Vice-président du Congrès juif mondial, Goussinski possède la double nationalité russe et israélienne. Il détient d'importants intérêts en Israël, avec 25 % des parts du journal Maariv ainsi que des participations dans la chaîne de télé par câble Matav et le holding ILDC. Il est arrivé de Gilbratar après que la justice espagnole eut rejeté la demande d'extradition de la Russie qui l'accuse d'«escroquerie à grande échelle».

Moscou semble toutefois décidé à ne pas le lâcher. Goussinski a été convoqué pour se présenter demain devant la justice afin de prendre connaissance de la nouvelle inculpation de blanchiment d'argent (pour un montant de près de 100 millions de dollars) dont il fait l'objet. Le porte-parole de Media-Most, son groupe de presse, a estimé que le Parquet russe «refusait d'admettre sa défaite» après la décision espagnole et cherchait ainsi «à sauver la face».

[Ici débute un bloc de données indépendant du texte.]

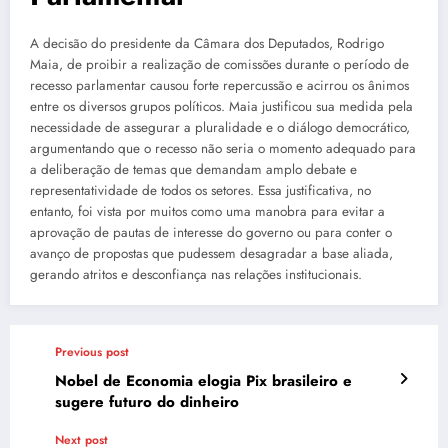
A decisão do presidente da Câmara dos Deputados, Rodrigo
Maia, de proibir a realização de comissões durante o período de
recesso parlamentar causou forte repercussão e acirrou os ânimos
entre os diversos grupos políticos. Maia justificou sua medida pela
necessidade de assegurar a pluralidade e o diálogo democrático,
argumentando que o recesso não seria o momento adequado para
a deliberação de temas que demandam amplo debate e
representatividade de todos os setores. Essa justificativa, no
entanto, foi vista por muitos como uma manobra para evitar a
aprovação de pautas de interesse do governo ou para conter o
avanço de propostas que pudessem desagradar a base aliada,
gerando atritos e desconfiança nas relações institucionais.
Previous post
Nobel de Economia elogia Pix brasileiro e
sugere futuro do dinheiro
Next post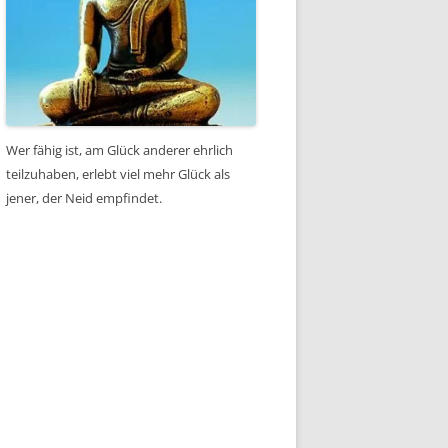
Wer fähig ist, am Glück anderer ehrlich
teilzuhaben, erlebt viel mehr Glück als
jener, der Neid empfindet.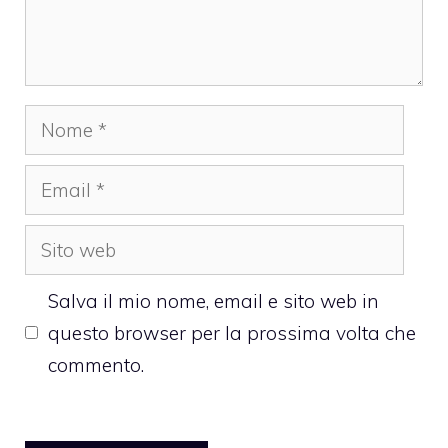
Nome
Email
Sito
web
Salva il mio nome, email e sito web in
questo browser per la prossima volta che
commento.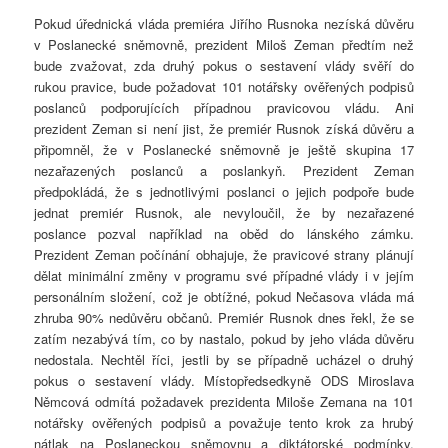
Pokud úřednická vláda premiéra Jiřího Rusnoka nezíská důvěru
v Poslanecké sněmovně, prezident Miloš Zeman předtím než
bude zvažovat, zda druhý pokus o sestavení vlády svěří do
rukou pravice, bude požadovat 101 notářsky ověřených podpisů
poslanců podporujících případnou pravicovou vládu. Ani
prezident Zeman si není jist, že premiér Rusnok získá důvěru a
připomněl, že v Poslanecké sněmovně je ještě skupina 17
nezařazených poslanců a poslankyň. Prezident Zeman
předpokládá, že s jednotlivými poslanci o jejich podpoře bude
jednat premiér Rusnok, ale nevyloučil, že by nezařazené
poslance pozval například na oběd do lánského zámku.
Prezident Zeman počínání obhajuje, že pravicové strany plánují
dělat minimální změny v programu své případné vlády i v jejím
personálním složení, což je obtížné, pokud Nečasova vláda má
zhruba 90% nedůvěru občanů. Premiér Rusnok dnes řekl, že se
zatím nezabývá tím, co by nastalo, pokud by jeho vláda důvěru
nedostala. Nechtěl říci, jestli by se případně ucházel o druhý
pokus o sestavení vlády. Místopředsedkyně ODS Miroslava
Němcová odmítá požadavek prezidenta Miloše Zemana na 101
notářsky ověřených podpisů a považuje tento krok za hrubý
nátlak na Poslaneckou sněmovnu a diktátorské podmínky,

A son départ d'Espagne, Goussinski a semblé exclure un retour. «Si je vais en Russie, ce ne sera qu'un billet aller», a-t-il dit. Il a toujours affirmé que le Kremlin était à l'origine de ses ennuis judiciaires, afin de faire taire la plus importante chaîne d'opposition. Mais ses moyens sont désormais réduits avec le démembrement de son groupe. NTV est passée le 3 avril sous le contrôle de Gazprom, dont le principal actionnaire est l'Etat. Media-Most a aussi perdu le contrôle du quotidien Segodnia et de l'hebdomadaire Itogui.

Le magnat en exil a reçu un soutien plus qu'ambigu d'Alexandre Soljenitsyne. Lors de la remise d'un prix littéraire hier à Moscou, il a jugé «regrettable» ce qui est arrivé à NTV. «Les médias indépendants rafraîchissent nos perceptions, a expliqué le prix Nobel de littérature, mais ils ne sont utiles que tant qu'ils maintiennent une responsabilité face au pays et à la société.» De plus, les médias indépendants ne sont respectables que «tant qu'ils sont dirigés de l'intérieur du pays, et non pas financés par des dollars de l'étranger».